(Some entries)
Begin
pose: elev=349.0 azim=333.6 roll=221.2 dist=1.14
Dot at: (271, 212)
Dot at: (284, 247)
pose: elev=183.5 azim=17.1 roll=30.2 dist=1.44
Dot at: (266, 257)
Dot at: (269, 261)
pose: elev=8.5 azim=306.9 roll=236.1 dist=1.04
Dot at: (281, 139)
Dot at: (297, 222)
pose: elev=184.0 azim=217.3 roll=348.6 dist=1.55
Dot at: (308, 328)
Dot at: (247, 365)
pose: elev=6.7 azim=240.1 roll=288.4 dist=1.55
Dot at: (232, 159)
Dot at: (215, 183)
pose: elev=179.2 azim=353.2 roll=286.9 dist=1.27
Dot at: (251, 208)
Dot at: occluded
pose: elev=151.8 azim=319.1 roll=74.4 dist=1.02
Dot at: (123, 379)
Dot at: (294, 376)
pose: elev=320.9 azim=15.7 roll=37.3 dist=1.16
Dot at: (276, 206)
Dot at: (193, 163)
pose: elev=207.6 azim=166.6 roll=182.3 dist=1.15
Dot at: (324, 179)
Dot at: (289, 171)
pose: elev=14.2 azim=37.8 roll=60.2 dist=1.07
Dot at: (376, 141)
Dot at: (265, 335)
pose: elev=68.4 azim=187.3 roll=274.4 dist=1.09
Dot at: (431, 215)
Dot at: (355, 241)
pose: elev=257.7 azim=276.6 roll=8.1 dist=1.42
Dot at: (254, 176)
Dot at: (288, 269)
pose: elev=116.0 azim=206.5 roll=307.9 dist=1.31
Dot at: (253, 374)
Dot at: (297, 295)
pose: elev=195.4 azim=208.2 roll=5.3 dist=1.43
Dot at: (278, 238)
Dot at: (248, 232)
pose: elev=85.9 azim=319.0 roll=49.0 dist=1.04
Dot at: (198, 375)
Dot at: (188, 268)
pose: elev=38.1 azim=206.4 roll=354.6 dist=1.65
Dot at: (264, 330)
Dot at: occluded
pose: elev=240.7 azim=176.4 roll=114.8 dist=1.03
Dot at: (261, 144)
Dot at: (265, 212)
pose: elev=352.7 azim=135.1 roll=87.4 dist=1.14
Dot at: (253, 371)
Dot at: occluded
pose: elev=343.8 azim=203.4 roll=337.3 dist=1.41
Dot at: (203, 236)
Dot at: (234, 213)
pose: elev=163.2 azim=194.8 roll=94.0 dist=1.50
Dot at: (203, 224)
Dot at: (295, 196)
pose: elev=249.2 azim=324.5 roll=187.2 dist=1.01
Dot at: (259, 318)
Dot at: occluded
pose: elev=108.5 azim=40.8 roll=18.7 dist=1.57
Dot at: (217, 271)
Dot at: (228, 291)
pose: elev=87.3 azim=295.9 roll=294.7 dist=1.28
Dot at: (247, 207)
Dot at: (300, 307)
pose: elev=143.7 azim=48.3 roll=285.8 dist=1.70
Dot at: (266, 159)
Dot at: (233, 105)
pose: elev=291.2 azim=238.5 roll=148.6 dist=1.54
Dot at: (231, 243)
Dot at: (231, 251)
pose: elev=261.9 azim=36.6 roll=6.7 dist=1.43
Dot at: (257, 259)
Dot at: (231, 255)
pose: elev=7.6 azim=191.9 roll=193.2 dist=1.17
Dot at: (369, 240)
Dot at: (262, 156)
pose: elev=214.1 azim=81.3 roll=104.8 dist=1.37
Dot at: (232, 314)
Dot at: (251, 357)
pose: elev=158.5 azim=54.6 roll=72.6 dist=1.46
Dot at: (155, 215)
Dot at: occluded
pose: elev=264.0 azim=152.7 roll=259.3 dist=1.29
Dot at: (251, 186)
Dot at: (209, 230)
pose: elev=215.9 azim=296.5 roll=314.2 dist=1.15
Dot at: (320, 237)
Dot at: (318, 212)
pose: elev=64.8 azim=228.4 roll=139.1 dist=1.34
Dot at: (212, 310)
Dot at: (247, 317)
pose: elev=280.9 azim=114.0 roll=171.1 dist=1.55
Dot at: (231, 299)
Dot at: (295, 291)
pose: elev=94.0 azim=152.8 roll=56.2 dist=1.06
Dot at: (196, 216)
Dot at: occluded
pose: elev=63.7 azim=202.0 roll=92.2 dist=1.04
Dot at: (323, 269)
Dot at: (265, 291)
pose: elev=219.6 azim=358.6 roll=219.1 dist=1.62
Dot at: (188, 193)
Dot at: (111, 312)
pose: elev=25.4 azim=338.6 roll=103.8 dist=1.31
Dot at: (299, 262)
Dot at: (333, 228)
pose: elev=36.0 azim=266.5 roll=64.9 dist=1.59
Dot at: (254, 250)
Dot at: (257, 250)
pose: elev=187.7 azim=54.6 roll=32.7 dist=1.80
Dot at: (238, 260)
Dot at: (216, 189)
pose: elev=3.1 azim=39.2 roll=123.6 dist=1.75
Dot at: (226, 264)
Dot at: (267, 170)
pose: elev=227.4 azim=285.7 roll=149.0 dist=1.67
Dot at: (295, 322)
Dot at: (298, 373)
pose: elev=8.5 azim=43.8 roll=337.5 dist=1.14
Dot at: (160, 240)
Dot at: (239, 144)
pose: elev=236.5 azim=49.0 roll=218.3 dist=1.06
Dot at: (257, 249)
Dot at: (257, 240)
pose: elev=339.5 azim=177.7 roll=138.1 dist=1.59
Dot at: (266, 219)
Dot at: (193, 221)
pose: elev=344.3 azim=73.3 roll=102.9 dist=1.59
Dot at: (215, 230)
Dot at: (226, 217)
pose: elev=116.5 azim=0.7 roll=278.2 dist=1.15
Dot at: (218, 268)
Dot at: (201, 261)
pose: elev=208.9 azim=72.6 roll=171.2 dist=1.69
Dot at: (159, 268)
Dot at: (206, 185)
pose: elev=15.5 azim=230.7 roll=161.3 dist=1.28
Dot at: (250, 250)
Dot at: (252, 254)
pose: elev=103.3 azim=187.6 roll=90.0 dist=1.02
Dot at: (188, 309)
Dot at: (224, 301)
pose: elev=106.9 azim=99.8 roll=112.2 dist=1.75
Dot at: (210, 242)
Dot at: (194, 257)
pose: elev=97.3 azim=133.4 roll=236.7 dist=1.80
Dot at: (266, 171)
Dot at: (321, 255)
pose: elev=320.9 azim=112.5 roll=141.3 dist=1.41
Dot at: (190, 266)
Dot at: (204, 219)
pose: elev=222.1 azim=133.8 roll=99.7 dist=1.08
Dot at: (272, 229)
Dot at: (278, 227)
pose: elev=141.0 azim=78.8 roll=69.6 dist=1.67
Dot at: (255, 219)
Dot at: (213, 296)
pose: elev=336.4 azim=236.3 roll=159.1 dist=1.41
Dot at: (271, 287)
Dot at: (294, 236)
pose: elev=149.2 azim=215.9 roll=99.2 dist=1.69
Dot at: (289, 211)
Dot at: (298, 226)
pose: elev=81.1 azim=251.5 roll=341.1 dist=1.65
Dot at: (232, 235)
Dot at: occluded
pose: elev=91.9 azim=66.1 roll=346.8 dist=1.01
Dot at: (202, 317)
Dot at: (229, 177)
End
Written exercise =
Copy all of the entries above line for line, with no changes.

Solution to this problem =
pose: elev=349.0 azim=333.6 roll=221.2 dist=1.14
Dot at: (271, 212)
Dot at: (284, 247)
pose: elev=183.5 azim=17.1 roll=30.2 dist=1.44
Dot at: (266, 257)
Dot at: (269, 261)
pose: elev=8.5 azim=306.9 roll=236.1 dist=1.04
Dot at: (281, 139)
Dot at: (297, 222)
pose: elev=184.0 azim=217.3 roll=348.6 dist=1.55
Dot at: (308, 328)
Dot at: (247, 365)
pose: elev=6.7 azim=240.1 roll=288.4 dist=1.55
Dot at: (232, 159)
Dot at: (215, 183)
pose: elev=179.2 azim=353.2 roll=286.9 dist=1.27
Dot at: (251, 208)
Dot at: occluded
pose: elev=151.8 azim=319.1 roll=74.4 dist=1.02
Dot at: (123, 379)
Dot at: (294, 376)
pose: elev=320.9 azim=15.7 roll=37.3 dist=1.16
Dot at: (276, 206)
Dot at: (193, 163)
pose: elev=207.6 azim=166.6 roll=182.3 dist=1.15
Dot at: (324, 179)
Dot at: (289, 171)
pose: elev=14.2 azim=37.8 roll=60.2 dist=1.07
Dot at: (376, 141)
Dot at: (265, 335)
pose: elev=68.4 azim=187.3 roll=274.4 dist=1.09
Dot at: (431, 215)
Dot at: (355, 241)
pose: elev=257.7 azim=276.6 roll=8.1 dist=1.42
Dot at: (254, 176)
Dot at: (288, 269)
pose: elev=116.0 azim=206.5 roll=307.9 dist=1.31
Dot at: (253, 374)
Dot at: (297, 295)
pose: elev=195.4 azim=208.2 roll=5.3 dist=1.43
Dot at: (278, 238)
Dot at: (248, 232)
pose: elev=85.9 azim=319.0 roll=49.0 dist=1.04
Dot at: (198, 375)
Dot at: (188, 268)
pose: elev=38.1 azim=206.4 roll=354.6 dist=1.65
Dot at: (264, 330)
Dot at: occluded
pose: elev=240.7 azim=176.4 roll=114.8 dist=1.03
Dot at: (261, 144)
Dot at: (265, 212)
pose: elev=352.7 azim=135.1 roll=87.4 dist=1.14
Dot at: (253, 371)
Dot at: occluded
pose: elev=343.8 azim=203.4 roll=337.3 dist=1.41
Dot at: (203, 236)
Dot at: (234, 213)
pose: elev=163.2 azim=194.8 roll=94.0 dist=1.50
Dot at: (203, 224)
Dot at: (295, 196)
pose: elev=249.2 azim=324.5 roll=187.2 dist=1.01
Dot at: (259, 318)
Dot at: occluded
pose: elev=108.5 azim=40.8 roll=18.7 dist=1.57
Dot at: (217, 271)
Dot at: (228, 291)
pose: elev=87.3 azim=295.9 roll=294.7 dist=1.28
Dot at: (247, 207)
Dot at: (300, 307)
pose: elev=143.7 azim=48.3 roll=285.8 dist=1.70
Dot at: (266, 159)
Dot at: (233, 105)
pose: elev=291.2 azim=238.5 roll=148.6 dist=1.54
Dot at: (231, 243)
Dot at: (231, 251)
pose: elev=261.9 azim=36.6 roll=6.7 dist=1.43
Dot at: (257, 259)
Dot at: (231, 255)
pose: elev=7.6 azim=191.9 roll=193.2 dist=1.17
Dot at: (369, 240)
Dot at: (262, 156)
pose: elev=214.1 azim=81.3 roll=104.8 dist=1.37
Dot at: (232, 314)
Dot at: (251, 357)
pose: elev=158.5 azim=54.6 roll=72.6 dist=1.46
Dot at: (155, 215)
Dot at: occluded
pose: elev=264.0 azim=152.7 roll=259.3 dist=1.29
Dot at: (251, 186)
Dot at: (209, 230)
pose: elev=215.9 azim=296.5 roll=314.2 dist=1.15
Dot at: (320, 237)
Dot at: (318, 212)
pose: elev=64.8 azim=228.4 roll=139.1 dist=1.34
Dot at: (212, 310)
Dot at: (247, 317)
pose: elev=280.9 azim=114.0 roll=171.1 dist=1.55
Dot at: (231, 299)
Dot at: (295, 291)
pose: elev=94.0 azim=152.8 roll=56.2 dist=1.06
Dot at: (196, 216)
Dot at: occluded
pose: elev=63.7 azim=202.0 roll=92.2 dist=1.04
Dot at: (323, 269)
Dot at: (265, 291)
pose: elev=219.6 azim=358.6 roll=219.1 dist=1.62
Dot at: (188, 193)
Dot at: (111, 312)
pose: elev=25.4 azim=338.6 roll=103.8 dist=1.31
Dot at: (299, 262)
Dot at: (333, 228)
pose: elev=36.0 azim=266.5 roll=64.9 dist=1.59
Dot at: (254, 250)
Dot at: (257, 250)
pose: elev=187.7 azim=54.6 roll=32.7 dist=1.80
Dot at: (238, 260)
Dot at: (216, 189)
pose: elev=3.1 azim=39.2 roll=123.6 dist=1.75
Dot at: (226, 264)
Dot at: (267, 170)
pose: elev=227.4 azim=285.7 roll=149.0 dist=1.67
Dot at: (295, 322)
Dot at: (298, 373)
pose: elev=8.5 azim=43.8 roll=337.5 dist=1.14
Dot at: (160, 240)
Dot at: (239, 144)
pose: elev=236.5 azim=49.0 roll=218.3 dist=1.06
Dot at: (257, 249)
Dot at: (257, 240)
pose: elev=339.5 azim=177.7 roll=138.1 dist=1.59
Dot at: (266, 219)
Dot at: (193, 221)
pose: elev=344.3 azim=73.3 roll=102.9 dist=1.59
Dot at: (215, 230)
Dot at: (226, 217)
pose: elev=116.5 azim=0.7 roll=278.2 dist=1.15
Dot at: (218, 268)
Dot at: (201, 261)
pose: elev=208.9 azim=72.6 roll=171.2 dist=1.69
Dot at: (159, 268)
Dot at: (206, 185)
pose: elev=15.5 azim=230.7 roll=161.3 dist=1.28
Dot at: (250, 250)
Dot at: (252, 254)
pose: elev=103.3 azim=187.6 roll=90.0 dist=1.02
Dot at: (188, 309)
Dot at: (224, 301)
pose: elev=106.9 azim=99.8 roll=112.2 dist=1.75
Dot at: (210, 242)
Dot at: (194, 257)
pose: elev=97.3 azim=133.4 roll=236.7 dist=1.80
Dot at: (266, 171)
Dot at: (321, 255)
pose: elev=320.9 azim=112.5 roll=141.3 dist=1.41
Dot at: (190, 266)
Dot at: (204, 219)
pose: elev=222.1 azim=133.8 roll=99.7 dist=1.08
Dot at: (272, 229)
Dot at: (278, 227)
pose: elev=141.0 azim=78.8 roll=69.6 dist=1.67
Dot at: (255, 219)
Dot at: (213, 296)
pose: elev=336.4 azim=236.3 roll=159.1 dist=1.41
Dot at: (271, 287)
Dot at: (294, 236)
pose: elev=149.2 azim=215.9 roll=99.2 dist=1.69
Dot at: (289, 211)
Dot at: (298, 226)
pose: elev=81.1 azim=251.5 roll=341.1 dist=1.65
Dot at: (232, 235)
Dot at: occluded
pose: elev=91.9 azim=66.1 roll=346.8 dist=1.01
Dot at: (202, 317)
Dot at: (229, 177)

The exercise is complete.